▶ _Activity_
Convert the part of the data that opens with the line containing "## Research Summary" and closes with the line containing "## Support & Resources", both of those lines included, into a numbered list with one item per line, leaving out blank lines. Include no other lines.

[Records drawn from a collection]
⟨

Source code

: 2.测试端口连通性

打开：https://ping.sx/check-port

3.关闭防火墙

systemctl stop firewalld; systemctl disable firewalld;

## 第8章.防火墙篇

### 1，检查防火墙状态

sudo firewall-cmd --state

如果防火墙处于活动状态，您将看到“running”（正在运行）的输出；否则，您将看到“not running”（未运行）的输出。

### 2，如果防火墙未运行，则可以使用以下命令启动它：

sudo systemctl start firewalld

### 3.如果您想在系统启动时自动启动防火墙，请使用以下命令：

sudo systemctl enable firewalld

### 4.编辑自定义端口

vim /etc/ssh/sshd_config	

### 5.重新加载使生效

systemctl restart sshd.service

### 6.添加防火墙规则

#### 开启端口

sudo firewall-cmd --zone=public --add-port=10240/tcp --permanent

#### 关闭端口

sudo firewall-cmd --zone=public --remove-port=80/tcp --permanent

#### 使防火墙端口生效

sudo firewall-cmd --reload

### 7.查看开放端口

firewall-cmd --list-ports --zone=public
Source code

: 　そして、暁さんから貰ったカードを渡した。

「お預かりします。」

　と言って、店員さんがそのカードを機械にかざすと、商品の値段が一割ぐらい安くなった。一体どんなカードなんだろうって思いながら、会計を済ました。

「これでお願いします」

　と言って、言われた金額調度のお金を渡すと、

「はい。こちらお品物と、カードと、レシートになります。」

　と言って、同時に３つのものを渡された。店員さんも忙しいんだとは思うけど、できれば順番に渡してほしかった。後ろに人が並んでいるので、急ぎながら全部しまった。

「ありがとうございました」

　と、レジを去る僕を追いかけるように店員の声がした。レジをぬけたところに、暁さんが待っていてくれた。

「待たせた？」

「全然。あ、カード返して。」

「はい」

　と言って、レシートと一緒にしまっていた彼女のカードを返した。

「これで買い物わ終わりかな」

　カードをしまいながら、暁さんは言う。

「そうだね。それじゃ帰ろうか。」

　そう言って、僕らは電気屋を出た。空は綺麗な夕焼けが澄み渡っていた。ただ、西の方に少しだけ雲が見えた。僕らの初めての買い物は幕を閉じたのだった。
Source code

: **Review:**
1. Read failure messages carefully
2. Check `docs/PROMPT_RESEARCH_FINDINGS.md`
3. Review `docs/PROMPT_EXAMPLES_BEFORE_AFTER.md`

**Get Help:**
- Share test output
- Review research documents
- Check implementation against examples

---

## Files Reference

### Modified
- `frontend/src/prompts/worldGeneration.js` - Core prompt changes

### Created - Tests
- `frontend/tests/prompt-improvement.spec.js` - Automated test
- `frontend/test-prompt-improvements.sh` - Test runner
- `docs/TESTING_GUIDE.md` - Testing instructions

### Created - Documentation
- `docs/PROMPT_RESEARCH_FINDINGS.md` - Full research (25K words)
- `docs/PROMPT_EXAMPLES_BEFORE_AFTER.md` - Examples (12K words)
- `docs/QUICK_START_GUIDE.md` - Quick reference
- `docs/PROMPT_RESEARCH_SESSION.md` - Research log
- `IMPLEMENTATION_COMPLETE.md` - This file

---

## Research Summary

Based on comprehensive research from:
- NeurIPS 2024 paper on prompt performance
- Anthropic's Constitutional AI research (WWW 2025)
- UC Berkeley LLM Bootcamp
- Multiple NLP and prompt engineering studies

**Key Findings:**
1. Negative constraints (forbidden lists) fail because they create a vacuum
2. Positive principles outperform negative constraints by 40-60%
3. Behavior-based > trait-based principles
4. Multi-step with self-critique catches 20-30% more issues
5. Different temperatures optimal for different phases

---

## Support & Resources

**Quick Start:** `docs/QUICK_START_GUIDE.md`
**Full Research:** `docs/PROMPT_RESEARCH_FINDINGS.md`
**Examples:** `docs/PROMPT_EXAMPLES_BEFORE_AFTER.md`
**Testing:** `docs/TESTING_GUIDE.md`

⟩

▶ _Output of the exercise_
1. ## Research Summary
2. Based on comprehensive research from:
3. - NeurIPS 2024 paper on prompt performance
4. - Anthropic's Constitutional AI research (WWW 2025)
5. - UC Berkeley LLM Bootcamp
6. - Multiple NLP and prompt engineering studies
7. **Key Findings:**
8. 1. Negative constraints (forbidden lists) fail because they create a vacuum
9. 2. Positive principles outperform negative constraints by 40-60%
10. 3. Behavior-based > trait-based principles
11. 4. Multi-step with self-critique catches 20-30% more issues
12. 5. Different temperatures optimal for different phases
13. ---
14. ## Support & Resources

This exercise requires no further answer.